This book contains some of Stickleys plans and is very good. It has all the drawings and dimensions for this project. Variations were made to minor aspects of the construction at different times and I read somewhere that this chest of drawers also appeared with flat sides. So, if you made one like that it could still classed as "authentic".

http://www.amazon.com/Shop-Drawings-Cra ... 1892836122

Cheers

Ted


----------



## Shivers (29 Dec 2006)

A very nice looking chest of drawers,this is what its all about,clean lines,well proportioned,timeless design,well done. 

as a side note don't pay to much attention to what norm says, he doesn't make any of this stuff,theres a whole cadre of other woodworker doing the graft(it's just not possible for him to do film shoots on location at that,& then make the sample products), The this old house & new yankee workshop series are driven to sell power tools & machinery,how many companies do you think gave norm their wares to have them on tele. 

It's a good series for learning woodworkers,but pro's know you don't need every machine available. 

regards --shivers


----------



## lucky9cat (21 Jan 2007)

Finally finished and Installed! Here are my latest pics.






After gluing and sanding the top together I fastened four stips of oak to the underside to help keep it flat. The outside ones also screw it to the carcass. All but the front screw holes are elongated (from front to back) to allow for the boards to expand across the grain. The screws are washer head ones used for pocket joints.











I had a bit of help on finishing from the finishing forum and here's the results.
















I'm pretty pleased but doing it again I would definitely have used a hardwood for the drawer sides and back, and reserved the CoL for the base. Also, I was very dissappointed to notice that the drawers had shrunk across the grain by a fair bit after they had been bought into the house. On the largest drawer this amounts to a 2mm gap at the top. When it left the garage the gap was a papers width.  Anyone know how this can be avoided? The garage will be more humid (damper!) than the house and I wouldn't fancy bringing the drawers inside every time I finished for the night.

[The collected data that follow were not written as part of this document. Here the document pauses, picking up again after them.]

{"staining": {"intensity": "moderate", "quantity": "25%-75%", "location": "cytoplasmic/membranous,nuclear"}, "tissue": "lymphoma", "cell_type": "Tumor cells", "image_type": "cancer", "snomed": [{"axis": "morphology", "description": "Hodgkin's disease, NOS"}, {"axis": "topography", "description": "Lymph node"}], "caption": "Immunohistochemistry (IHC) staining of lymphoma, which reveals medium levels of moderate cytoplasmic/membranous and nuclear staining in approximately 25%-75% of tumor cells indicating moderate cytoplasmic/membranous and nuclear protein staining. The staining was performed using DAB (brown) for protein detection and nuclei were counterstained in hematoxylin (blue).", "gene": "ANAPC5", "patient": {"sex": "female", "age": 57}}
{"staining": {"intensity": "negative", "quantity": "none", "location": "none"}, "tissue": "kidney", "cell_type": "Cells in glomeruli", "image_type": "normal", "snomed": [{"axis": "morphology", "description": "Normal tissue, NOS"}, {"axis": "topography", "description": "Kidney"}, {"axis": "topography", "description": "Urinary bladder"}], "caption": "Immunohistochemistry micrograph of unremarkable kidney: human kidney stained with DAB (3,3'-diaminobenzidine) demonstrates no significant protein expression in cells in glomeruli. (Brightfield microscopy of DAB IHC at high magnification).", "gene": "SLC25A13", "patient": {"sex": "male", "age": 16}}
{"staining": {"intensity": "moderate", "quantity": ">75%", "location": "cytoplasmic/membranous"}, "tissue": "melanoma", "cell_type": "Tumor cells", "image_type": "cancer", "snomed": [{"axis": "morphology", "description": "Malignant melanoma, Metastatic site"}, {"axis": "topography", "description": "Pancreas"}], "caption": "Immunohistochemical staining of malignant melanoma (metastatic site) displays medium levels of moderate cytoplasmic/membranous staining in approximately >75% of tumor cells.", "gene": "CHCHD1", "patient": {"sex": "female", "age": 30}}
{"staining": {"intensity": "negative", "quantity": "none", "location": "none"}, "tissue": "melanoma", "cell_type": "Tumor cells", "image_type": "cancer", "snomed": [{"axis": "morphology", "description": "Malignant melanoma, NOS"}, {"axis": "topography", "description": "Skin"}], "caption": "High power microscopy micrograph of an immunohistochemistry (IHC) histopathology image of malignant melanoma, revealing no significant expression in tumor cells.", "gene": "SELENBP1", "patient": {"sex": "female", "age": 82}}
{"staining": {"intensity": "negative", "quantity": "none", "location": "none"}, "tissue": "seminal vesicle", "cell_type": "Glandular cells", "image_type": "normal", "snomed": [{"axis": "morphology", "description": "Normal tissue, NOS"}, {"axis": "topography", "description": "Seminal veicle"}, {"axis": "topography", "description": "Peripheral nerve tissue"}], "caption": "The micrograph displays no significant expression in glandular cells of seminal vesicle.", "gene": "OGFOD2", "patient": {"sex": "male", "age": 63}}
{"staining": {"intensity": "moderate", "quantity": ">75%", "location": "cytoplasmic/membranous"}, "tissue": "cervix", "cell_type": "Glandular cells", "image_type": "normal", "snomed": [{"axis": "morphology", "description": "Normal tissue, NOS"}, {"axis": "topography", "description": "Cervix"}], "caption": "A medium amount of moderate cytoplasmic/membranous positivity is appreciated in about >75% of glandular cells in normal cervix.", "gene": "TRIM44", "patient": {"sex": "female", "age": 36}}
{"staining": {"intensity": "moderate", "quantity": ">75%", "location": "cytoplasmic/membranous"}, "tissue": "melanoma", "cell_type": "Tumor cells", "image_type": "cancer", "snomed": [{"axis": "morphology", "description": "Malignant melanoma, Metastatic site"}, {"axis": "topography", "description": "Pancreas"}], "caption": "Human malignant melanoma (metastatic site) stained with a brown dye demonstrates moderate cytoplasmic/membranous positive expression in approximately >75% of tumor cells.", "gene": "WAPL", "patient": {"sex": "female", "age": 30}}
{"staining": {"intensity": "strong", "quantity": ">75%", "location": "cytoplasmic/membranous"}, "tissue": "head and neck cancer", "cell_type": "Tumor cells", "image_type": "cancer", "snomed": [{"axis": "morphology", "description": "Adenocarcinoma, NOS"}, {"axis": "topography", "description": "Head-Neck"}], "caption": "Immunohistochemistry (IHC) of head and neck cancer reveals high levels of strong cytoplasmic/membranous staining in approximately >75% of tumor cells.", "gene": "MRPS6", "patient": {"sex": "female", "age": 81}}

Well, that's it. Hmmm, what shall I do now.

Ted


----------



## Philly (21 Jan 2007)

Ted
Bravo! Looks fantastic!!
Congrats on a classy looking piece.
Philly


----------



## PowerTool (21 Jan 2007)

I second what Philly said  
Handles really suit it as well.

Andrew


----------



## Paul Chapman (21 Jan 2007)

Excellent, Ted - I like that a lot =D> =D> 

Cheers :wink: 

Paul


----------



## woodbloke (22 Jan 2007)

Lovely looking piece of work - well done, anticipating some shrinkage of sorts with drawer fronts on my elm chest when I bring into the house though in humid conditions drawers will swell as well. The drawer fronts are only 85mm high on my piece so consequently there won't be so much movement, hopefully - Rob


----------



## CYC (22 Jan 2007)

Very nice. Well done.


----------



## nickson71 (22 Jan 2007)

Nice set of drawers 


In terms of wood movement ....... on the few things I've made I tend to store them in the house in the location or representitive area whilst making whatever I'm doing. It's not ideal as I'm constantly carting timber back and forth but it stops most of the movement and I've got a tiny workshop so storing timber in it is not easy


----------



## Evergreen (22 Jan 2007)

Really impressive. Looks beautiful.

Regards.


----------



## Anonymous (22 Jan 2007)

Lovely looking piece so far

An accountant be extra careful when spending money :shock: What is the world coming too :wink: :lol:


----------



## syntec4 (22 Jan 2007)

Cor, thats very impressive. Some very skilled workmanship gone into that. :tongue9: Well done indeed. 

I hope you realize that I will use your work as an excuse to buy more quality tools. " Of course I could do that dear... If only I had one of these Insert Tool of Choice here. Without one of them it would be impossible. 

Thanks for Sharing.


----------



## syntec4 (22 Jan 2007)

Ted, I just noticed something....

You must have your workshop in a Holiday Inn, or you are just posh and have a Trouser press at home.


----------



## wrightclan (27 Jan 2007)

Very nice indeed. =D> 

Brad


----------